Es la misma nostalgia que nos atrapa cuando se llega a esa penúltima sala en la que se mezclan los carteles de cine con los muñecos de plástico de indios y vaqueros y las ediciones baratas de los libros de Fenimore Cooper, Zane Grey o Marcial Lafuente Estefanía, cuyas páginas habían amarilleado incluso antes de que se hubiesen terminado de leer. Un sentimiento que se aproxima al de lo kitsch, porque nos habla de una vida que ha escapado, la nuestra.



Albert Bierstadt: Las cataratas de San Antonio, 1880-1887

Es un Oeste convertido en espectáculo, en el que Sara Montiel podía ser una sioux y Arizona estar en Almería, y que se producía en serie, preparándolo para su consumo masivo. Pero Blanco va más atrás, de Hollywood a Buffalo Bill, con sus danzas rituales de los nativos traspasadas a la arena de un circo, y Edward S. Curtis, que las preparaba para la cámara fotográfica en las reservas. Y de ellos a la Galería India de George Catlin, personaje fundamental, muy discutido también, que estableció la iconografía de las tribus indias, en esos retratos magníficos con sus protagonistas tocados de plumas y pintados para la guerra, que cautivaron a Charles Baudelaire. Veía en ellos un destello de dandismo, de héroes que se resistían al impulso civilizador, todo lo contrario a Chateaubriand que no había encontrado al buen salvaje entre los Natchez, porque no existía; sólo su aculturación podía liberarles de su crueldad, principal premisa de su novela romántica Atala, que tanto influyó en la literatura europea -y en la pintura a partir de la versión de Girodet- de comienzos del siglo XIX.
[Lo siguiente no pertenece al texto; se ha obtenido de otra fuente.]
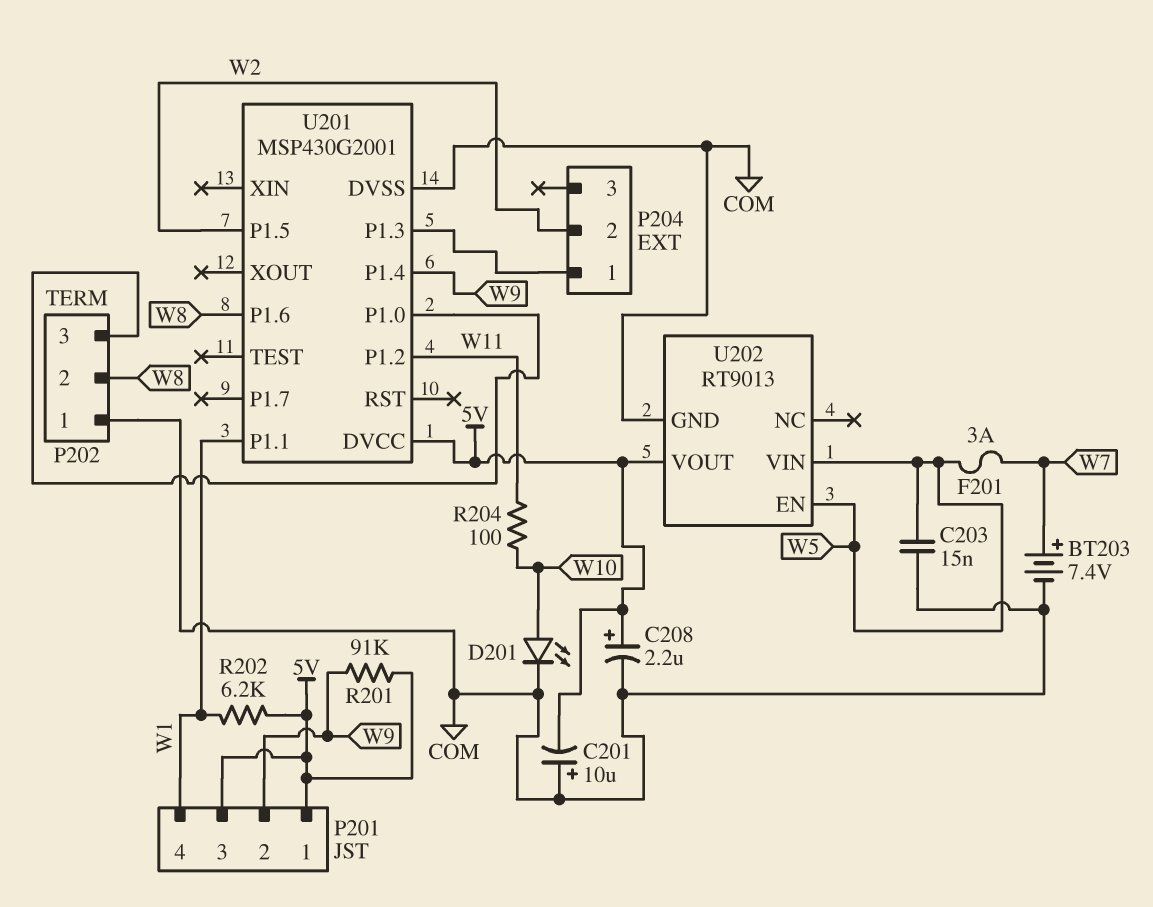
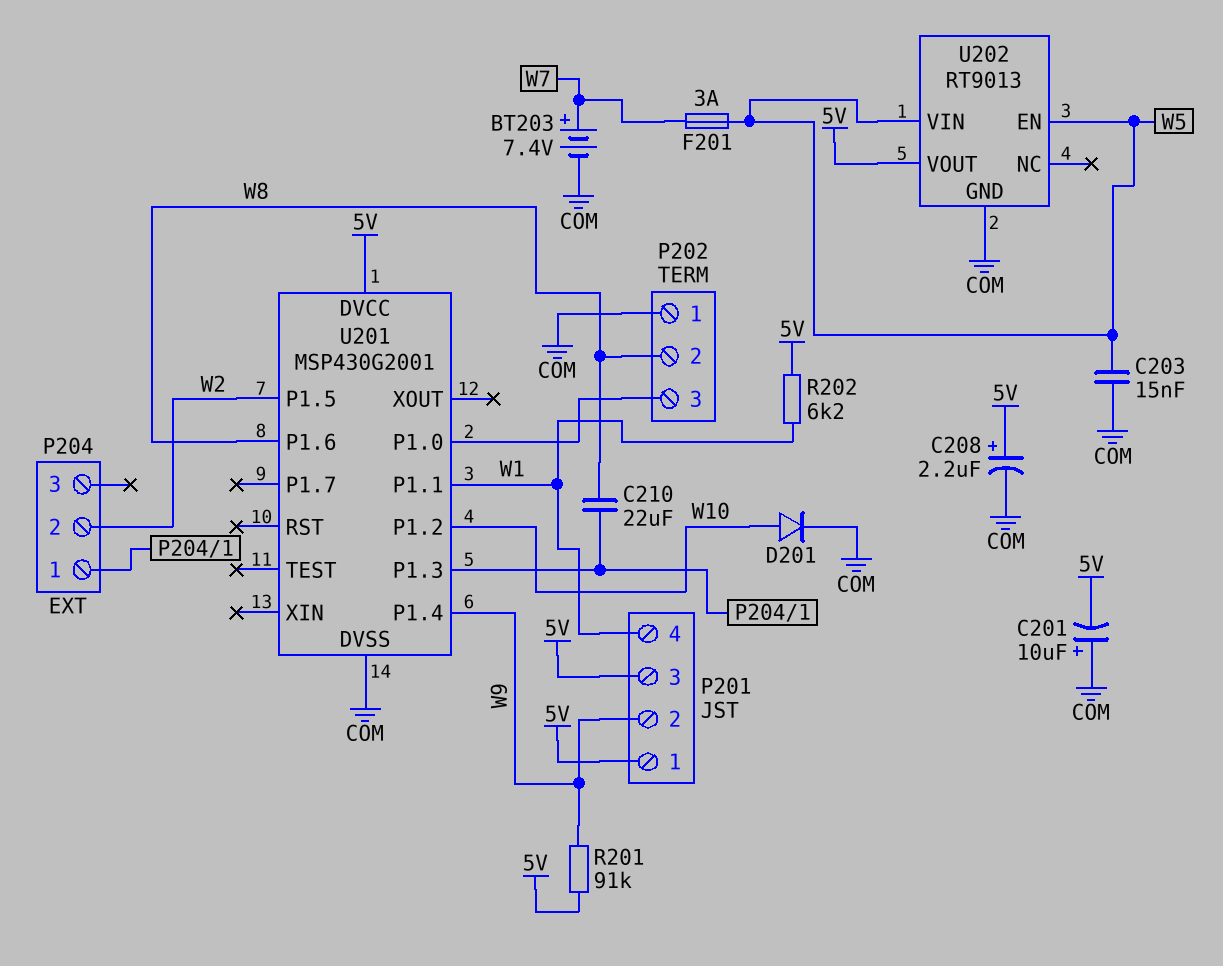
C210: none -> 22uF (P204/1, W8)
D201: LED (A W10, K COM) -> diode (A W10, K COM)
R204: 100 (W10, W11) -> none
U201 pin P1.2: W11 -> W10

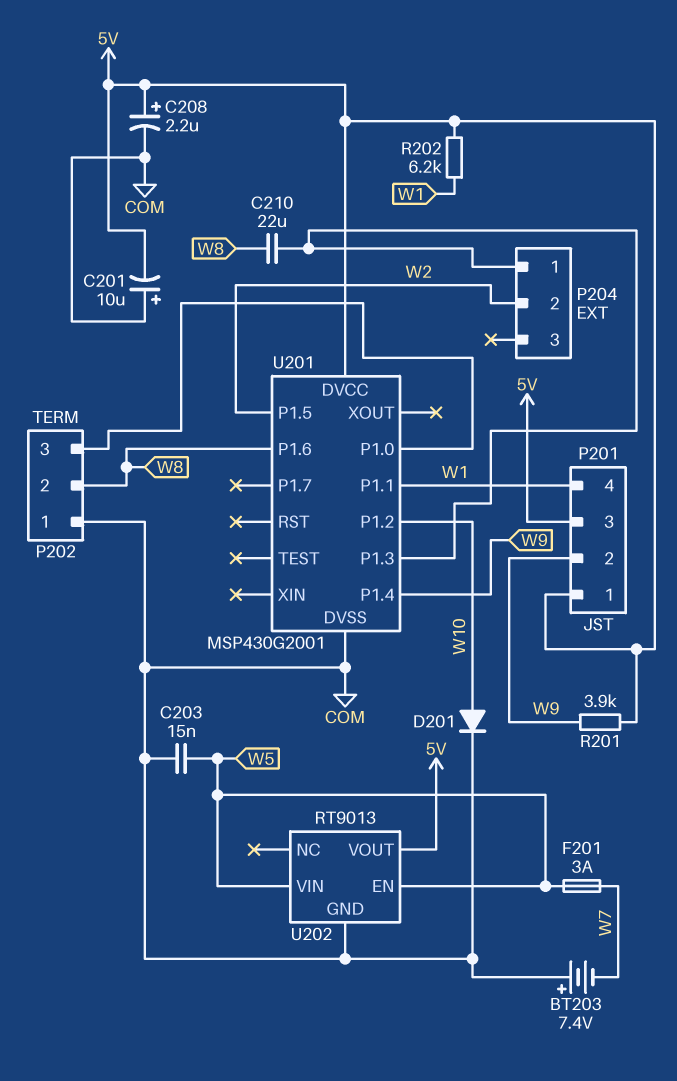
BT203: 7.4V (plus W7, minus COM) -> 7.4V (plus COM, minus W7)
R201: 91k (5V, W9) -> 3.9k (5V, W9)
El Oeste se descubre también como un extraño paraíso, perdido como el de Milton en esas visiones sublimes de Thomas Cole, de cielos encendidos y profundidades infernales, o en los paisajes crepusculares o de amanecer de Alfred Bierstadt, con sus horizontes casi infinitos, inabarcables, imposibles, que provocaban la sorpresa y la admiración en los espectadores. Un territorio que fue imaginándose a medida que los exploradores, científicos y no tanto, porque había militares y buscadores de tesoros, avanzaban desde el Sureste y el Sur, creando también esos mapas con los que se abre la exposición y que hablan del papel que jugaron los españoles. Mapas que evidencian, no hay que engañarse, lo que de abstracción tenían todas estas representaciones; una abstracción que escondía miles de historias trágicas, aunque en la exposición sea difícil leerlo así.